Повести | страница 129
— До свиданья в Москве! — крикнул Жанно.
— Прощай, друг, — донеслось до него с крыльца.
Возок тронулся. Жанно смотрел назад, на маленький заброшенный дом. На крыльце Пушкин стоял со свечой в руке, и этот огонёк ещё долго был виден в морозной тьме.
— В Москве, — повторил Жанно.
В сердце у него была непонятная, тупая боль. Он словно чувствовал, что никакого свидания в Москве не будет и что он видит Пушкина в последний раз.
СЕНАТСКАЯ ПЛОЩАДЬ
Утром в понедельник, 14 декабря 1825 года погода была не очень холодная.
Мороз всего восемь градусов и небольшой ветер с Невы.
В этот день Панька ночевал в Петербурге у брата своей матери, дяди Ефрема, и встал поздно. Тётка пекла пироги, а дядя — ямщик рано ушёл на ямской двор кормить лошадей.
Панька ждал его, чтобы нынче же уехать в Царское Село. Панька теперь был младшим садовником.
Время было тревожное. Все знали, что царь Александр умер. Но никто не знал, кто из братьев царя будет царствовать — Константин или Николай.
Дядя Ефрем пришёл очень поздно — взволнованный и как будто оглушённый.
— Слышал, что на площади-то делается?
— Не знаю ничего…
— Восстание! Гвардейцы хотят царя скинуть!
— Царя? На площади?!
— Встали возле Петрова памятника стеной. У офицеров сабли в руках! Солдаты с примкнутыми штыками стоят, как в бою!
— Ох, батюшки! — в ужасе произнесла тётка. — А ехать-то как же?
— Какое там ехать! — досадливо отозвался ямщик. — Все заставы закрыли.
— Что же теперь будет?
— То ли царь будет, то ли нет, — сказал дядя Ефрем.

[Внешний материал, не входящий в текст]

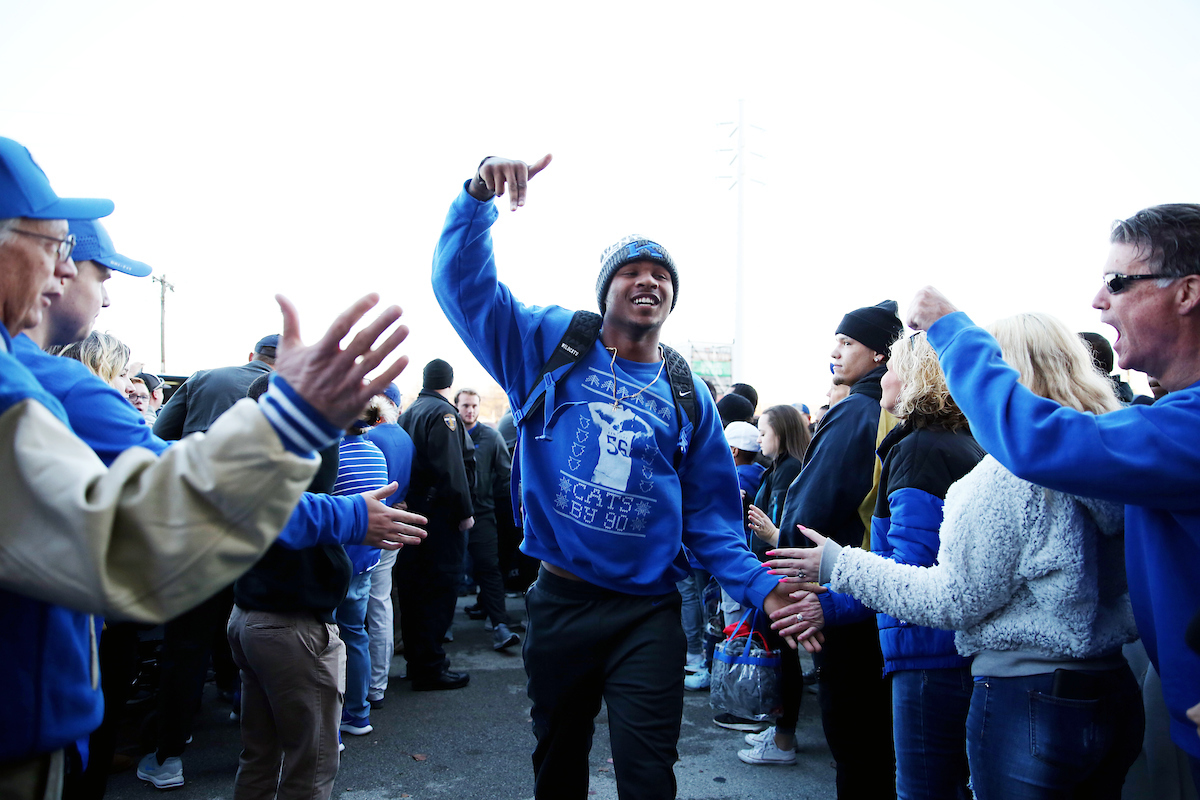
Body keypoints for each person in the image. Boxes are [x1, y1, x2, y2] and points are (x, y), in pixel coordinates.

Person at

— Я не про то, — стонала тётка, — я про Николая!
— Про великого-то князя? — спросил Панька. — Ну и шут с ним! Знаю я его!
— Да не про этого! Про нашего Николая!
Дядя и племянник растерянно посмотрели друг на друга.
— Николай-то в гвардии! — спохватился дядя Ефрем.
— Думаешь, он там?
Дядя Ефрем сплюнул.
— Может статься, что и там. Почём я знаю?
— Вот что, дядя Ефрем, — озабоченно промолвил Панька, — надо идти.
— Куда?
— На площадь!
Дядя Ефрем нахмурил густые брови и долго гладил бороду.
— Да, племянник, — сказал он, — надо идти.
— Ахти, убьют вас! — закричала тётка.
— Авось не убьют, — сказал ямщик, — а я один могу троих свалить.
— Тётенька, не волнуйте себя, — прибавил Панька, — мы в самый бой не полезем, а будем сбоку.
И он решительно надел шинель.
На площадь пройти не удалось, потому что все соседние улицы были забиты густой толпой. Здесь были люди всех званий, и больше всего мастеровых. Говорили и про царских братьев, и про господ офицеров, и что теперь, стало быть, всем воля будет. И ещё говорили про то, что солдат на площади мало, а с другой стороны, от Адмиралтейства, сила валит и даже кавалерия прискакала.